|The Public Paperfolding History Project
|The Spiral Snake|
page attempts to record what is known about the origin
and history of the air-driven rotating design known as
the Spiral Snake. Please contact me if you know any of
this information is incorrect or if you have any other
information that should be added. Thank you.
While the Spiral Snake is not creased, the paper of which it is made does fold, in the broadest sense, due to the effect of gravity, when the spiral is hung on it's support.
As far as I know the first mention of this design is in 'Onomatologia curiosa artificiosa et magica oder ganz natürliches Zauber-lexicon', which was published in 1759. In fact the design is mentioned twice in separate sections of the encyclopaedia.
Column 1231 - Schlangen von Pappier zu machen (Making paper snakes)
Two paper snakes are mentioned here.
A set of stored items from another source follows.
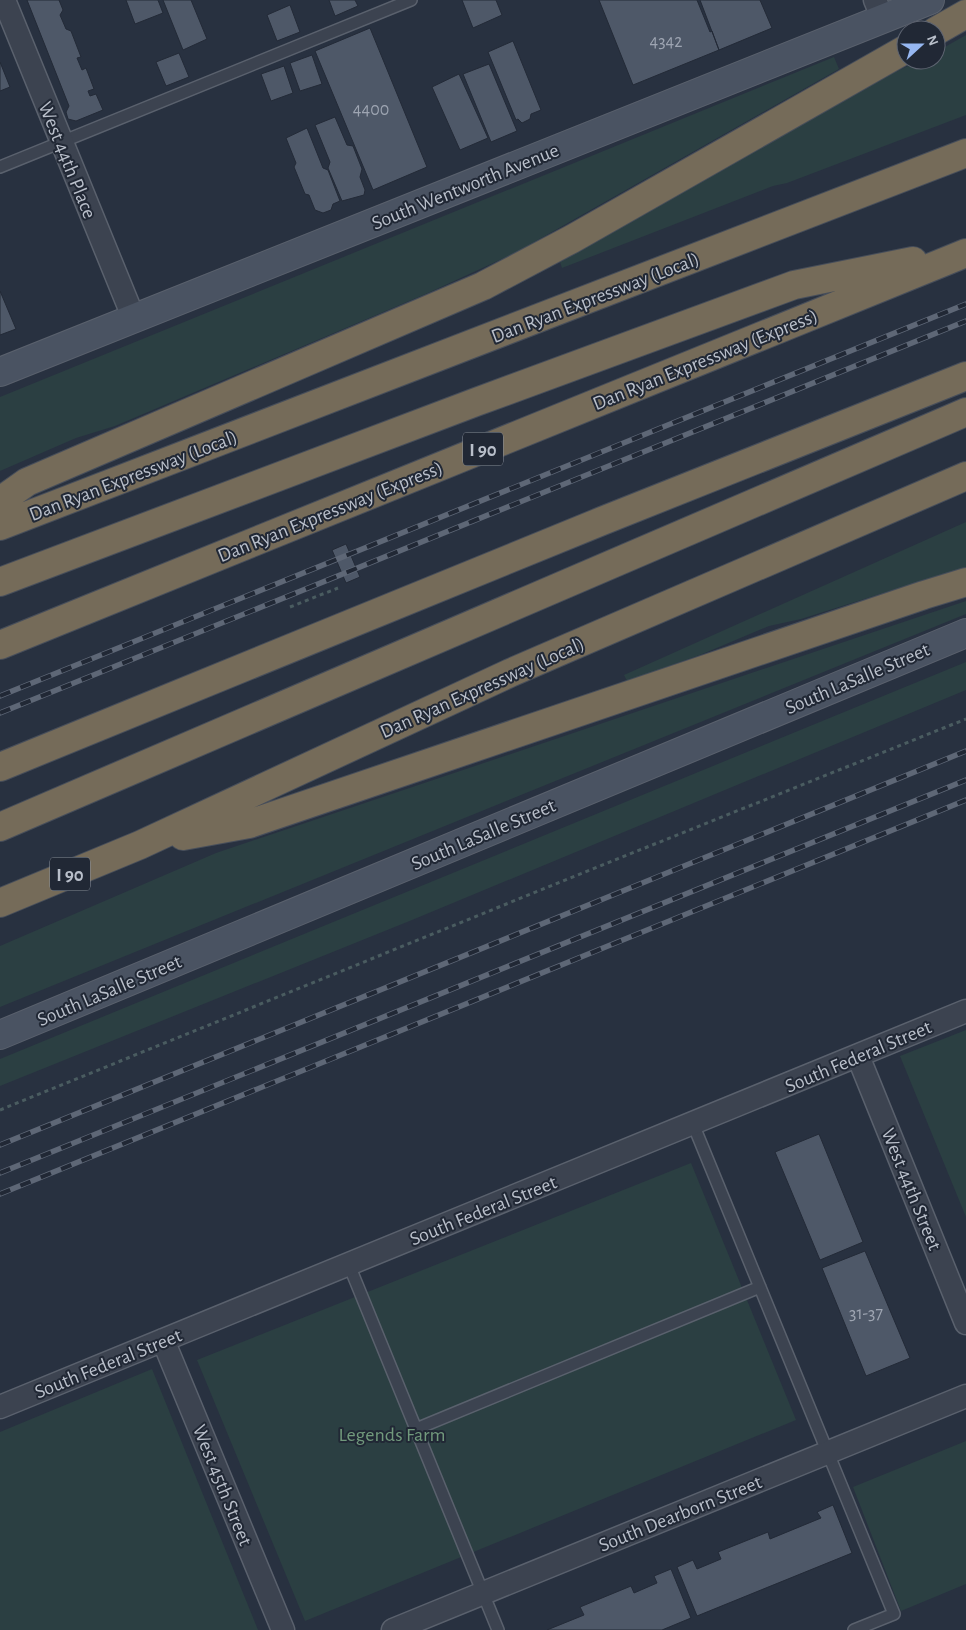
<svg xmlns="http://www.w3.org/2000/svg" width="966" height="1630" font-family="'Alegreya Sans',sans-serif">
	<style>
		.green { fill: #2b3f42 }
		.building { fill: #4e5868; stroke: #232a37 }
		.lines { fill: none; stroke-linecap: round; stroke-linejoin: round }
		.lane-casing { stroke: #5a616d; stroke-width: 14 }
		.street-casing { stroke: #5a616d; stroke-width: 25 }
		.secondary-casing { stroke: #5a616d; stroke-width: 30 }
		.highway-casing { stroke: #474e5a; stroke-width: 30 }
		.path { stroke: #4a5c60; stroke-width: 3; stroke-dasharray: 4 4; stroke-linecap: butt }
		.lane { stroke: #3c4350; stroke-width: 11 }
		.street { stroke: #3c4350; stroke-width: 22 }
		.secondary { stroke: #4a5362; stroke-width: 28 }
		.highway { stroke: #756b59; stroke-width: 28 }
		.rail-casing { stroke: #5e6776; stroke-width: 5.5 }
		.rail { stroke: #212835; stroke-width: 4; stroke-dasharray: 11; stroke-linecap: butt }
		.labels { text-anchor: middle; stroke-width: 4; stroke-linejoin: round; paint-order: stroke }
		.number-label { font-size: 18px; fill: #9ea5b2 }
		.shield { fill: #212835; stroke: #8b929d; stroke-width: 1 }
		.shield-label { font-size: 19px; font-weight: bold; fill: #b9bfca }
		.street-label { font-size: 20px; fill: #b9bfca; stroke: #212835 }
		.park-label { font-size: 20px; fill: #71997c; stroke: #212835 }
	</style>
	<rect width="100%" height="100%" fill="#283140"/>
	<path class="green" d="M966,35V115L787,183L773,186L562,268L560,262L895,72L921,60H936V52Z
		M834,57L839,69L515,253L428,293L115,426L76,438L0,471V397Z
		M966,522V567L801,619L769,626L700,655L627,681L624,675Z
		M966,601V614L0,1007V946L216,853Z
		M966,662V690L412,920L0,1086V1059Z
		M966,1030V1217L900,1056Z
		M691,1163L796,1420L305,1621L197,1360Z
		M152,1369L258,1630H0V1432Z
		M966,1441V1584L901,1611L853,1487Z"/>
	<path class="building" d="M27,0H59L63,10L60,15L66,29L71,31L81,57L77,58L82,70L86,68L94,89L88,91L90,96L96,94L103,110L76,121L68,119L66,112L69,106Z
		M126,0H158L163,13L135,24Z
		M163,0H191L207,39L183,50Z
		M329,0H355L358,6L335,16Z
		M462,0H496L502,15L473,28Z
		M599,0H697L710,32L712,31L719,50L633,85Z
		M700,0H760L772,28L719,50Z
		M290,5L300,32L277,41L267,15Z
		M370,28L427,167L373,190L315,51Z
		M513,41L541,110L531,114L530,119L522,123L518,119L516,120L488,52Z
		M179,53L189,77L166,86L156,62Z
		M312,55L322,84L300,91L290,63Z
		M0,62L10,87L0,91Z
		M489,64L517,131L491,142L463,74Z
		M284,66L293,93L271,101L261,74Z
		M459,74L488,138L460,150L432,87Z
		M335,117L347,145L353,146L362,169L360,177L365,190L364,195L342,201L328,168L330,162L315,125Z
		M307,128L323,168L328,170L340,201L333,204L331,210L323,213L315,210L309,195L305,194L294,167L296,163L286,138Z
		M0,291L16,329L0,335Z
		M346,544L360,577L346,583L332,550Z
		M819,1134L863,1242L820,1260L775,1152Z
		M865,1251L910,1358L866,1376L822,1268Z
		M833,1505L852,1553L697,1616L677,1567L693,1560L697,1569L721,1559L718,1552L768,1532L770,1539L821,1518L817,1512Z
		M671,1569L691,1618L662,1630H547L584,1615L580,1607L631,1586L634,1593L657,1583L654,1576Z"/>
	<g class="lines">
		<g class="lane-casing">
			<path id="lane" d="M0,167L411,0
				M693,1124L894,1614L854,1630
				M349,1265L498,1630
				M416,1429L760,1287"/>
		</g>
		<g class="street-casing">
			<path id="street" d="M4,0L134,319
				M875,0L883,19
				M858,1056L966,1323
				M163,1340L283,1630
				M0,1407L966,1011
				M393,1630L966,1396"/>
		</g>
		<g class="secondary-casing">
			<path id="secondary" d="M0,372L930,0
				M0,1035L966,633"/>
		</g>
		<g class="highway-casing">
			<path id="highway" d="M936,31L966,14
				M0,501L27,482L483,286L572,239L906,49
				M0,526L966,153
				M0,582L476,402L794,285L913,261
				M0,645L966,253
				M0,767L602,521L966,376
				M0,827L966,412
				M183,836L249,824L924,595L966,582
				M0,903L140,845L510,673L966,476"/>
		</g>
		<path class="path" d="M290,607L338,588
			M0,1110L585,872L966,719"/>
		<use href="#lane" class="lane"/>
		<use href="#street" class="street"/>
		<use href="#secondary" class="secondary"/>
		<use href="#highway" class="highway"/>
		<g class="rail-casing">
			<path id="rail" d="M0,696L966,304
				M0,713L966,321
				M0,1145L966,751
				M0,1173L966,780
				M0,1194L966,800"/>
		</g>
		<use href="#rail" class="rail"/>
	</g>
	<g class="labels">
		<g class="number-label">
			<text x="666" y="47">4342</text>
			<text x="371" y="115">4400</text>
			<text x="866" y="1319">31-37</text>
		</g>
		<g class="shield">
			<rect x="463" y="432.5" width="40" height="33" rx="4"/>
			<rect x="50" y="857.5" width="40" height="33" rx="4"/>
		</g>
		<g class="shield-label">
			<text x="483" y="456">I 90</text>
			<text x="70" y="881">I 90</text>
		</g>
		<g class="street-label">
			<text transform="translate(68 160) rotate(68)" y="7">West 44th Place</text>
			<text transform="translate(465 186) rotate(-22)" y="7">South Wentworth Avenue</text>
			<text transform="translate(595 297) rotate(-21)" y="7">Dan Ryan Expressway (Local)</text>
			<text transform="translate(705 359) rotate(-22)" y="7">Dan Ryan Expressway (Express)</text>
			<text transform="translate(133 475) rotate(-21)" y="7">Dan Ryan Expressway (Local)</text>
			<text transform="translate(330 511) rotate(-22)" y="7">Dan Ryan Expressway (Express)</text>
			<text transform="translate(857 678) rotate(-23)" y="7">South LaSalle Street</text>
			<text transform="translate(482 687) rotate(-24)" y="7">Dan Ryan Expressway (Local)</text>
			<text transform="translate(483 834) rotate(-23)" y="7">South LaSalle Street</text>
			<text transform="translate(109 990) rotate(-23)" y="7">South LaSalle Street</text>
			<text transform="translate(858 1056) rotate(-23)" y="7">South Federal Street</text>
			<text transform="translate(912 1189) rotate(68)" y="7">West 44th Street</text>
			<text transform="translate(483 1210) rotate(-22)" y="7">South Federal Street</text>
			<text transform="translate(108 1363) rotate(-22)" y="7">South Federal Street</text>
			<text transform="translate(223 1485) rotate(68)" y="7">West 45th Street</text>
			<text transform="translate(680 1513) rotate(-22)" y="7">South Dearborn Street</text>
		</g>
		<g class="park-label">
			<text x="392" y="1441">Legends Farm</text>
		</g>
	</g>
	<g transform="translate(921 45) rotate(69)"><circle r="24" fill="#212835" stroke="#5e6471"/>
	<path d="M0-4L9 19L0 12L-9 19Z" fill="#96b7f1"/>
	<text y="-8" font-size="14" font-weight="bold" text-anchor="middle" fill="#b9bfca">N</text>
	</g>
</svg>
The first is just a just a flat piece of paper which wriggles when put near an oven, the second is the familiar spiral snake.
The spiral version is also mentioned in columns 143/4
The design also appears:
In 'The School Boy's Holiday Companion' by T Kentish, which was published by Relfe and Fletcher in London in 1840.
In 'Ciencia Recreativa' by Jose Estralella, which was published by Gustavo Gili in Barcelona in 1918.